# Beginner lathe projects?



## ttabbal (Feb 9, 2018)

I haven't run one for a while and I'm getting close to getting my PM 1127VF-LB making chips. I'm curious if there are some fun projects you might recommend? I have a couple in mind, but I thought I'd see what people thought. I don't have a mill, so please keep it to lathe only. I'd prefer things that are useful as well as good for teaching. For material I have various diameter 12L14 and 6061 at the moment. 


Layout hammer. I'm told my 5lb sledge isn't a great choice.  

Captive nut toy

Scribe (Clickspring has a good video) 

Gyroscope

Turner's cube

Fire piston (My son would love this...)

Flashlight/lightsaber handle (again, kids)

Chess set (the knight needs to be different, but still..)

Tailstock tap/die holders

Machinist jacks


----------



## David S (Feb 9, 2018)

That is a nice looking lathe.  What did you originally have in mind when acquired it?

One thing that is easy to make and I find helpful is a tap follower.

David


----------



## ttabbal (Feb 9, 2018)

The idea is to make parts for my rocketry projects. But I want to brush up on my basic skills before I attempt some of those. And I just like running a lathe, and wanted to get back to it. Thanks for the suggestion!


----------



## ttabbal (Feb 18, 2018)

I decided to do a scribe first, based on the video Clickspring made.  






Notes... My wife happened to have really small needles. Drilling 20 thou holes is not beginner friendly. There are a lot of sizes, I found 18 to work well with a #54 drill bit. It's about 45 thou and much easier to work with. I shortened it with a dremel cutoff disc. 

I don't have any brass, so I went with aluminum. I was going for a brushed finish and I'm pretty happy with the overall look. Just sandpaper to 320 grit.

Supplied data:

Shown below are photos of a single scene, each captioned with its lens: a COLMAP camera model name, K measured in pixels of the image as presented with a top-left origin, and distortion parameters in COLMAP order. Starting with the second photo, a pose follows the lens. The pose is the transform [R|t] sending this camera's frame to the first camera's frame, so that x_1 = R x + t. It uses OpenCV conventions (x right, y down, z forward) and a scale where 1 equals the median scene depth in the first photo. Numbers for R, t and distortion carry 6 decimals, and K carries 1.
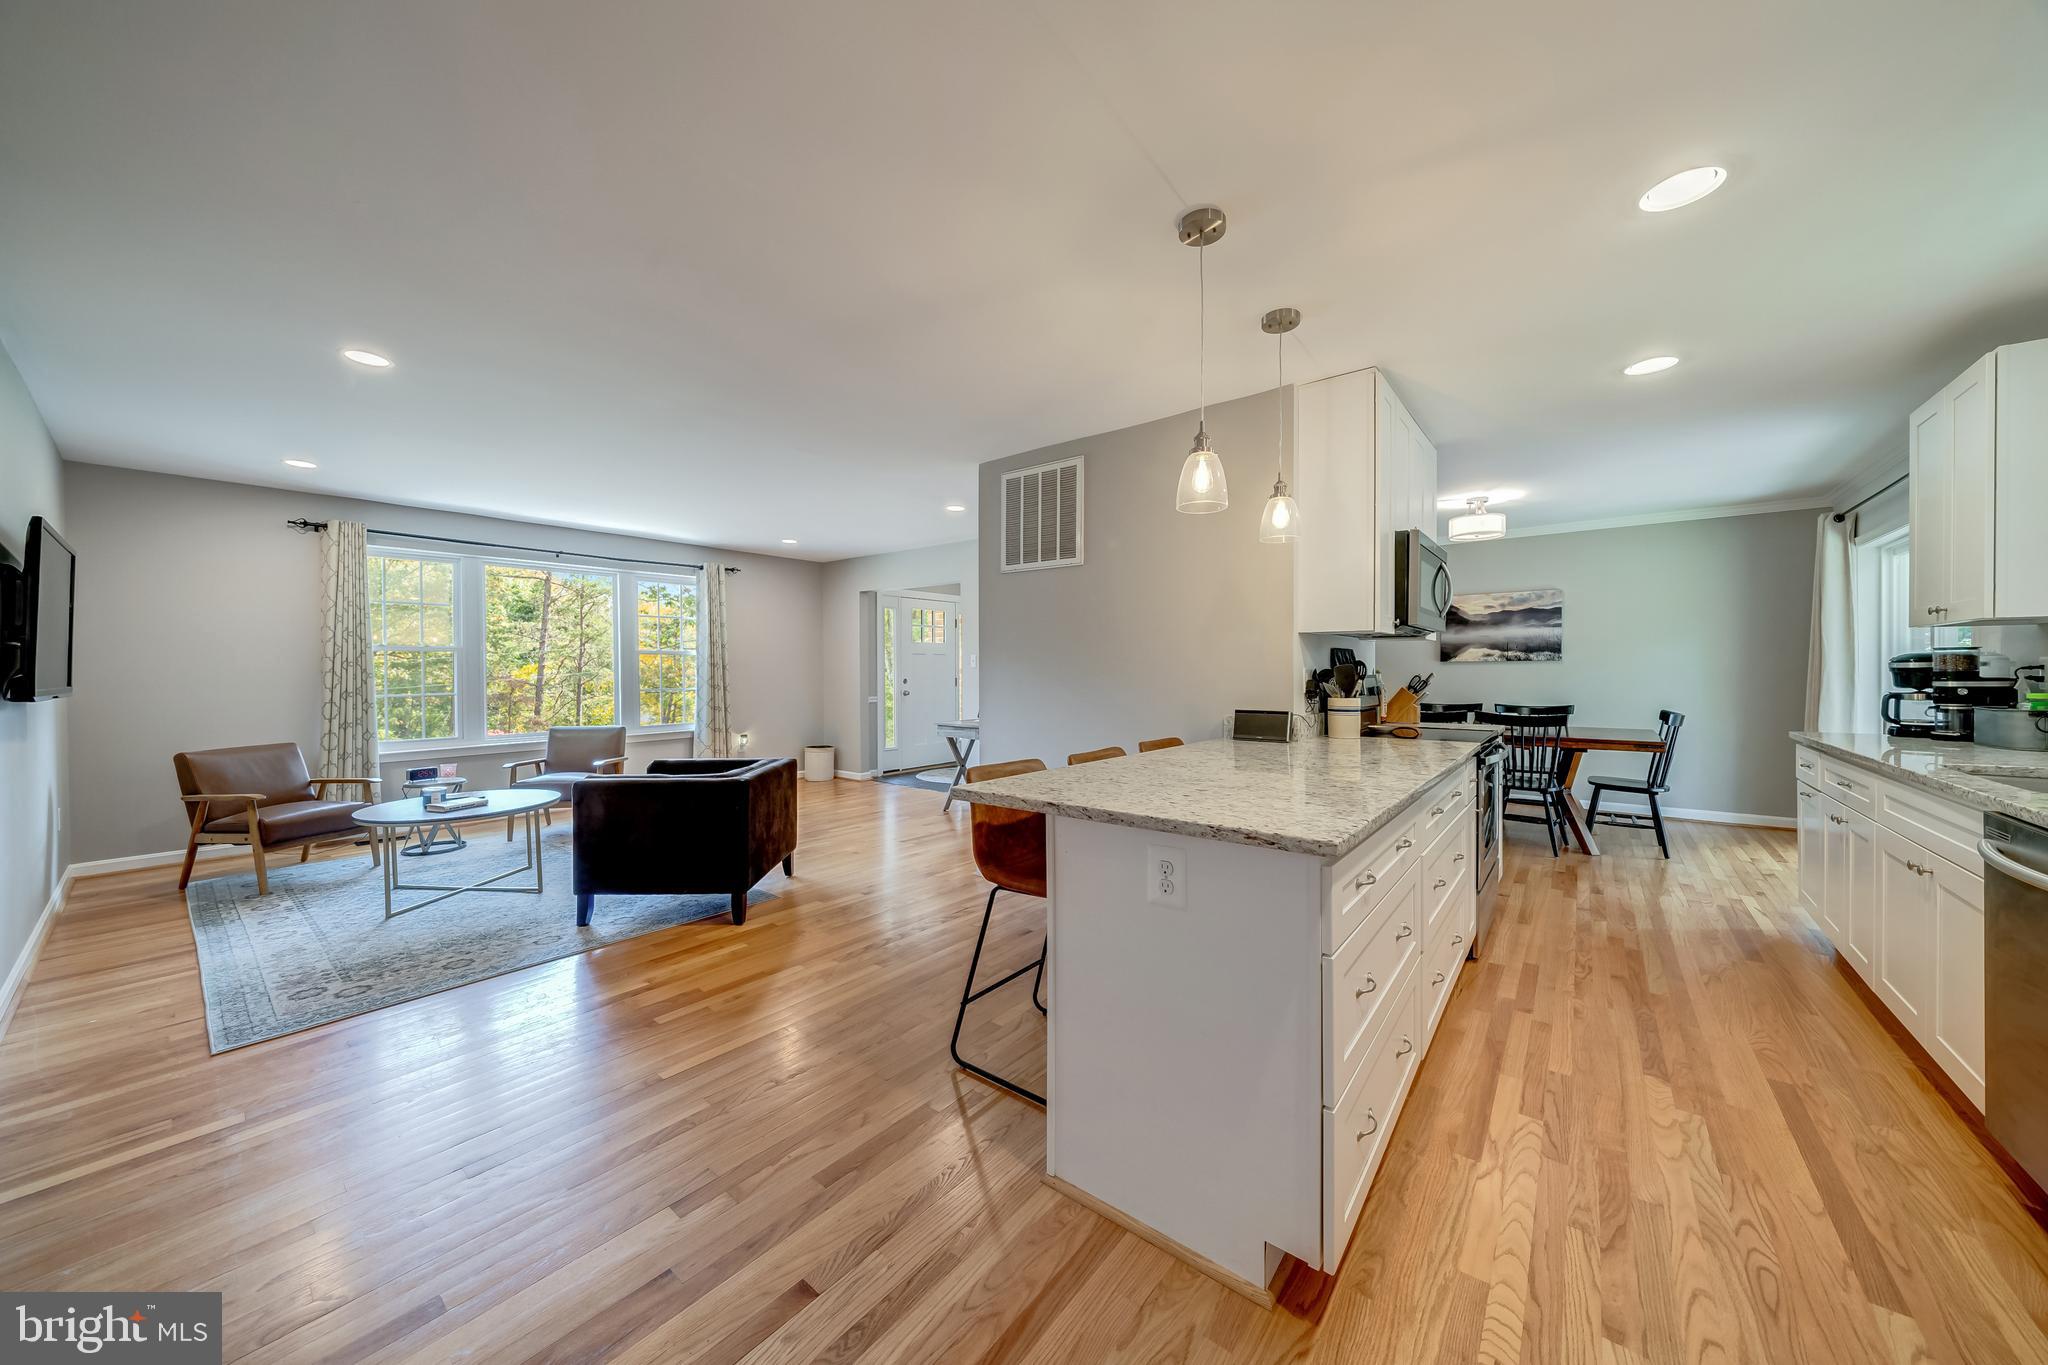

Work to complete: Continue the forum thread about beginner lathe projects from the point where it stops. The lines above aren't needed here.

Output for this exercise:
The grooves are decent practice for using the dials to measure. I still want a DRO, but it's not terrible. 

The tip was a good intro to using the compound for short tapers.


----------



## Z2V (Feb 19, 2018)

That looks really good!


----------



## mikey (Feb 19, 2018)

Nice job, and glad to hear she's up and running.

May I suggest a tool height gauge for a beginner project? Your compound has a nice flat spot behind the tool post that would be a perfect perch for one. It would allow you to set center height on all your tooling and if faced accurately, it can also help set your parting and threading tools perpendicular to the spindle axis. I would buy some O-1 steel for it, though. PM me if you want details.


----------



## Ulma Doctor (Feb 19, 2018)

nice work!

maybe a good project would be a bench block from some 3" diameter material maybe a about 2-3" thick
delrin, cast iron, aluminum,steel whatever you can get your hands on
turn both faces, chamfer the edges
add through holes and grooves if you see fit.
pound away at will, and your bench won't get hurt!


----------



## rock_breaker (Feb 19, 2018)

Center punch, possibly harden tip with propane torch?


----------



## jlsmithseven (Feb 19, 2018)

Machinist Jacks were my final project my first year in school. They will teach you a lot about threading and mating parts. I suggest that one.


----------



## mikey (Feb 19, 2018)

jlsmithseven said:


> Machinist Jacks were my final project my first year in school. They will teach you a lot about threading and mating parts. I suggest that one.



I remember that project!


----------



## ttabbal (Feb 19, 2018)

jlsmithseven said:


> Machinist Jacks were my final project my first year in school. They will teach you a lot about threading and mating parts. I suggest that one.



I've been considering it for learning/practicing threading. I know how to measure an outside thread with 3 wires or a thread micrometer. How do you measure internal threads? Make an external and use it to test?


----------



## jlsmithseven (Feb 19, 2018)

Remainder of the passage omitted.